Task goal
Word for word, print the entries that follow.

The input
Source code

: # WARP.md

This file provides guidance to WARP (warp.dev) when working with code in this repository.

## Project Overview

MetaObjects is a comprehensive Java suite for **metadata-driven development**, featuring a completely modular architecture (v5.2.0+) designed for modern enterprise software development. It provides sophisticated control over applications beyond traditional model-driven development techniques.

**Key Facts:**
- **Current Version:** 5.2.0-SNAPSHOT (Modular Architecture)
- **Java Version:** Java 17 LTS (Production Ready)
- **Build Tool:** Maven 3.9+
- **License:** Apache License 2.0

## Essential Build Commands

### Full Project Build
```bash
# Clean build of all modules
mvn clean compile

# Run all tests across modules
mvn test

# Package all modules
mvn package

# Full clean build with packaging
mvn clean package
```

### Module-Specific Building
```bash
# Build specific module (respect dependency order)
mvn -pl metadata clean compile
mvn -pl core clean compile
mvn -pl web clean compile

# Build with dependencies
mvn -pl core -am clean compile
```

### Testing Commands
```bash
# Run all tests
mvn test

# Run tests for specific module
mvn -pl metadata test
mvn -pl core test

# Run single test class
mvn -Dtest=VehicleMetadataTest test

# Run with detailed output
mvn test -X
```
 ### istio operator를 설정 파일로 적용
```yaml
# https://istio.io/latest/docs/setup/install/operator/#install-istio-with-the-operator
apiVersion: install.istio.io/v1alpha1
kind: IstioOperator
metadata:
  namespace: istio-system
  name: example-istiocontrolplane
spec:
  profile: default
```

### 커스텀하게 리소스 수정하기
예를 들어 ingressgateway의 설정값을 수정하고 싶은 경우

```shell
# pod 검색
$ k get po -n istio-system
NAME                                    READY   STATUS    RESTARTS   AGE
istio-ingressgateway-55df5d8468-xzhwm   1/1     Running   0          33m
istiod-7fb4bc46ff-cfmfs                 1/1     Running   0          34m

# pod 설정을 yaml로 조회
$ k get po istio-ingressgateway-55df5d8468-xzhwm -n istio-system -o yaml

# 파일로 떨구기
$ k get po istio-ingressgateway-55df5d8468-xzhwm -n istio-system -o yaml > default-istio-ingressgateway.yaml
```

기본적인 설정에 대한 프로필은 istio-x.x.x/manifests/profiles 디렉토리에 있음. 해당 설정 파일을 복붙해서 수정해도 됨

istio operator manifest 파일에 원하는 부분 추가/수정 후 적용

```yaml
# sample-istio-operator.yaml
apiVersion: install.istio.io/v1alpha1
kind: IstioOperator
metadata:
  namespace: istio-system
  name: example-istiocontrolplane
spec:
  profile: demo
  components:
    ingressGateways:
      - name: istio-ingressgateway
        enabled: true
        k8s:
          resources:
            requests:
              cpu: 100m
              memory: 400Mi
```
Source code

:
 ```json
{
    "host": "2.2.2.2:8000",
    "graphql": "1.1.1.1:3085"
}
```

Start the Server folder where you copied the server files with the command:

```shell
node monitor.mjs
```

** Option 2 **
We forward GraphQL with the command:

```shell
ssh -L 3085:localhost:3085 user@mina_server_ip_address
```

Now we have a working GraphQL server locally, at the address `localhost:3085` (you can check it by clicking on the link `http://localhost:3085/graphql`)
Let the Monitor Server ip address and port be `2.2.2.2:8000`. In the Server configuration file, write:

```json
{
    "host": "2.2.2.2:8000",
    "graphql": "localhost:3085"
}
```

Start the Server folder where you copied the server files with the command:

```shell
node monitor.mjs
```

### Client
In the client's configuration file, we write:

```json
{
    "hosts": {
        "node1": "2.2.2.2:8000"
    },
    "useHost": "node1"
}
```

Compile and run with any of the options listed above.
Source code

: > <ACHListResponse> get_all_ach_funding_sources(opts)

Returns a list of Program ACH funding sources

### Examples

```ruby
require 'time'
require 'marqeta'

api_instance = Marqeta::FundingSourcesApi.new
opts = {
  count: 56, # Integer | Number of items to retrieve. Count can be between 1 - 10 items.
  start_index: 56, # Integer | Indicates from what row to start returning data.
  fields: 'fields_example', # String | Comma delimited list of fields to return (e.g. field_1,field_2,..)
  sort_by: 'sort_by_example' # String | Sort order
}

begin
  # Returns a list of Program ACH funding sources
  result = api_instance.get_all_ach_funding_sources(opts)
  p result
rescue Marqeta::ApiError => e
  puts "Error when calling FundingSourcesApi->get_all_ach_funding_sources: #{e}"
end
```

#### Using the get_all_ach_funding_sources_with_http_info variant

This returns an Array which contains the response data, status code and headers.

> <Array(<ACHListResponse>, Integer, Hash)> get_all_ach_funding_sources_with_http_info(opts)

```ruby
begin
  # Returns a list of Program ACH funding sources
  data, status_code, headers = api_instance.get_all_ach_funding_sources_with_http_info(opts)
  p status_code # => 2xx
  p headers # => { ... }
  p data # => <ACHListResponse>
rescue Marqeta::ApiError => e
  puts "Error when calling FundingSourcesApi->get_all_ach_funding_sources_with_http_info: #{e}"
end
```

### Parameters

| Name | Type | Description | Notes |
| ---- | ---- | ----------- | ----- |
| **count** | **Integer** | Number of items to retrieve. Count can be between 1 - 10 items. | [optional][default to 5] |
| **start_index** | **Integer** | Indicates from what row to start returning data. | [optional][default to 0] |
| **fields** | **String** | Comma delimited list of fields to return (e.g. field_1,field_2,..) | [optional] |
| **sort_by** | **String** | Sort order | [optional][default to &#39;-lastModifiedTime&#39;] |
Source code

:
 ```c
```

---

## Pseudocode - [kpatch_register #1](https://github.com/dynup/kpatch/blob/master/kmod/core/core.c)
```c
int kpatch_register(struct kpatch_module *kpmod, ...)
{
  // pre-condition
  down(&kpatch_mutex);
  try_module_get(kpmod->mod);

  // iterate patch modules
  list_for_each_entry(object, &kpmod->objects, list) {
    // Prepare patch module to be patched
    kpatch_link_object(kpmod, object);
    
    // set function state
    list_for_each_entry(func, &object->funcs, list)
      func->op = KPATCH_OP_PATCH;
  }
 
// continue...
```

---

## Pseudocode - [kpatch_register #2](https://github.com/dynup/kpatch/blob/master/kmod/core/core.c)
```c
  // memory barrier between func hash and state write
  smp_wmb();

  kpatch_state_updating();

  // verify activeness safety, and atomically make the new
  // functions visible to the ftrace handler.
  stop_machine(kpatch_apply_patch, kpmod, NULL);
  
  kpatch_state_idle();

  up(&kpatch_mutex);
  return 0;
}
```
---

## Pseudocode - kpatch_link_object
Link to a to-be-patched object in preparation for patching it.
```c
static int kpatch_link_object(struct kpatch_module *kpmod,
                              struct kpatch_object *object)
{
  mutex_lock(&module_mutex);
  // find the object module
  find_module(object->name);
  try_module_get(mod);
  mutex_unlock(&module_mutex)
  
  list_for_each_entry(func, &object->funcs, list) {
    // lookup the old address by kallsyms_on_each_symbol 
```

Answer section
Source code

: # WARP.md

This file provides guidance to WARP (warp.dev) when working with code in this repository.

## Project Overview

MetaObjects is a comprehensive Java suite for **metadata-driven development**, featuring a completely modular architecture (v5.2.0+) designed for modern enterprise software development. It provides sophisticated control over applications beyond traditional model-driven development techniques.

**Key Facts:**
- **Current Version:** 5.2.0-SNAPSHOT (Modular Architecture)
- **Java Version:** Java 17 LTS (Production Ready)
- **Build Tool:** Maven 3.9+
- **License:** Apache License 2.0

## Essential Build Commands

### Full Project Build
```bash
# Clean build of all modules
mvn clean compile

# Run all tests across modules
mvn test

# Package all modules
mvn package

# Full clean build with packaging
mvn clean package
```

### Module-Specific Building
```bash
# Build specific module (respect dependency order)
mvn -pl metadata clean compile
mvn -pl core clean compile
mvn -pl web clean compile

# Build with dependencies
mvn -pl core -am clean compile
```

### Testing Commands
```bash
# Run all tests
mvn test

# Run tests for specific module
mvn -pl metadata test
mvn -pl core test

# Run single test class
mvn -Dtest=VehicleMetadataTest test

# Run with detailed output
mvn test -X
```
 ### istio operator를 설정 파일로 적용
```yaml
# https://istio.io/latest/docs/setup/install/operator/#install-istio-with-the-operator
apiVersion: install.istio.io/v1alpha1
kind: IstioOperator
metadata:
  namespace: istio-system
  name: example-istiocontrolplane
spec:
  profile: default
```

### 커스텀하게 리소스 수정하기
예를 들어 ingressgateway의 설정값을 수정하고 싶은 경우

```shell
# pod 검색
$ k get po -n istio-system
NAME                                    READY   STATUS    RESTARTS   AGE
istio-ingressgateway-55df5d8468-xzhwm   1/1     Running   0          33m
istiod-7fb4bc46ff-cfmfs                 1/1     Running   0          34m

# pod 설정을 yaml로 조회
$ k get po istio-ingressgateway-55df5d8468-xzhwm -n istio-system -o yaml

# 파일로 떨구기
$ k get po istio-ingressgateway-55df5d8468-xzhwm -n istio-system -o yaml > default-istio-ingressgateway.yaml
```

기본적인 설정에 대한 프로필은 istio-x.x.x/manifests/profiles 디렉토리에 있음. 해당 설정 파일을 복붙해서 수정해도 됨

istio operator manifest 파일에 원하는 부분 추가/수정 후 적용

```yaml
# sample-istio-operator.yaml
apiVersion: install.istio.io/v1alpha1
kind: IstioOperator
metadata:
  namespace: istio-system
  name: example-istiocontrolplane
spec:
  profile: demo
  components:
    ingressGateways:
      - name: istio-ingressgateway
        enabled: true
        k8s:
          resources:
            requests:
              cpu: 100m
              memory: 400Mi
```
Source code

:
 ```json
{
    "host": "2.2.2.2:8000",
    "graphql": "1.1.1.1:3085"
}
```

Start the Server folder where you copied the server files with the command:

```shell
node monitor.mjs
```

** Option 2 **
We forward GraphQL with the command:

```shell
ssh -L 3085:localhost:3085 user@mina_server_ip_address
```

Now we have a working GraphQL server locally, at the address `localhost:3085` (you can check it by clicking on the link `http://localhost:3085/graphql`)
Let the Monitor Server ip address and port be `2.2.2.2:8000`. In the Server configuration file, write:

```json
{
    "host": "2.2.2.2:8000",
    "graphql": "localhost:3085"
}
```

Start the Server folder where you copied the server files with the command:

```shell
node monitor.mjs
```

### Client
In the client's configuration file, we write:

```json
{
    "hosts": {
        "node1": "2.2.2.2:8000"
    },
    "useHost": "node1"
}
```

Compile and run with any of the options listed above.
Source code

: > <ACHListResponse> get_all_ach_funding_sources(opts)

Returns a list of Program ACH funding sources

### Examples

```ruby
require 'time'
require 'marqeta'

api_instance = Marqeta::FundingSourcesApi.new
opts = {
  count: 56, # Integer | Number of items to retrieve. Count can be between 1 - 10 items.
  start_index: 56, # Integer | Indicates from what row to start returning data.
  fields: 'fields_example', # String | Comma delimited list of fields to return (e.g. field_1,field_2,..)
  sort_by: 'sort_by_example' # String | Sort order
}

begin
  # Returns a list of Program ACH funding sources
  result = api_instance.get_all_ach_funding_sources(opts)
  p result
rescue Marqeta::ApiError => e
  puts "Error when calling FundingSourcesApi->get_all_ach_funding_sources: #{e}"
end
```

#### Using the get_all_ach_funding_sources_with_http_info variant

This returns an Array which contains the response data, status code and headers.

> <Array(<ACHListResponse>, Integer, Hash)> get_all_ach_funding_sources_with_http_info(opts)

```ruby
begin
  # Returns a list of Program ACH funding sources
  data, status_code, headers = api_instance.get_all_ach_funding_sources_with_http_info(opts)
  p status_code # => 2xx
  p headers # => { ... }
  p data # => <ACHListResponse>
rescue Marqeta::ApiError => e
  puts "Error when calling FundingSourcesApi->get_all_ach_funding_sources_with_http_info: #{e}"
end
```

### Parameters

| Name | Type | Description | Notes |
| ---- | ---- | ----------- | ----- |
| **count** | **Integer** | Number of items to retrieve. Count can be between 1 - 10 items. | [optional][default to 5] |
| **start_index** | **Integer** | Indicates from what row to start returning data. | [optional][default to 0] |
| **fields** | **String** | Comma delimited list of fields to return (e.g. field_1,field_2,..) | [optional] |
| **sort_by** | **String** | Sort order | [optional][default to &#39;-lastModifiedTime&#39;] |
Source code

:
 ```c
```

---

## Pseudocode - [kpatch_register #1](https://github.com/dynup/kpatch/blob/master/kmod/core/core.c)
```c
int kpatch_register(struct kpatch_module *kpmod, ...)
{
  // pre-condition
  down(&kpatch_mutex);
  try_module_get(kpmod->mod);

  // iterate patch modules
  list_for_each_entry(object, &kpmod->objects, list) {
    // Prepare patch module to be patched
    kpatch_link_object(kpmod, object);
    
    // set function state
    list_for_each_entry(func, &object->funcs, list)
      func->op = KPATCH_OP_PATCH;
  }
 
// continue...
```

---

## Pseudocode - [kpatch_register #2](https://github.com/dynup/kpatch/blob/master/kmod/core/core.c)
```c
  // memory barrier between func hash and state write
  smp_wmb();

  kpatch_state_updating();

  // verify activeness safety, and atomically make the new
  // functions visible to the ftrace handler.
  stop_machine(kpatch_apply_patch, kpmod, NULL);
  
  kpatch_state_idle();

  up(&kpatch_mutex);
  return 0;
}
```
---

## Pseudocode - kpatch_link_object
Link to a to-be-patched object in preparation for patching it.
```c
static int kpatch_link_object(struct kpatch_module *kpmod,
                              struct kpatch_object *object)
{
  mutex_lock(&module_mutex);
  // find the object module
  find_module(object->name);
  try_module_get(mod);
  mutex_unlock(&module_mutex)
  
  list_for_each_entry(func, &object->funcs, list) {
    // lookup the old address by kallsyms_on_each_symbol 
```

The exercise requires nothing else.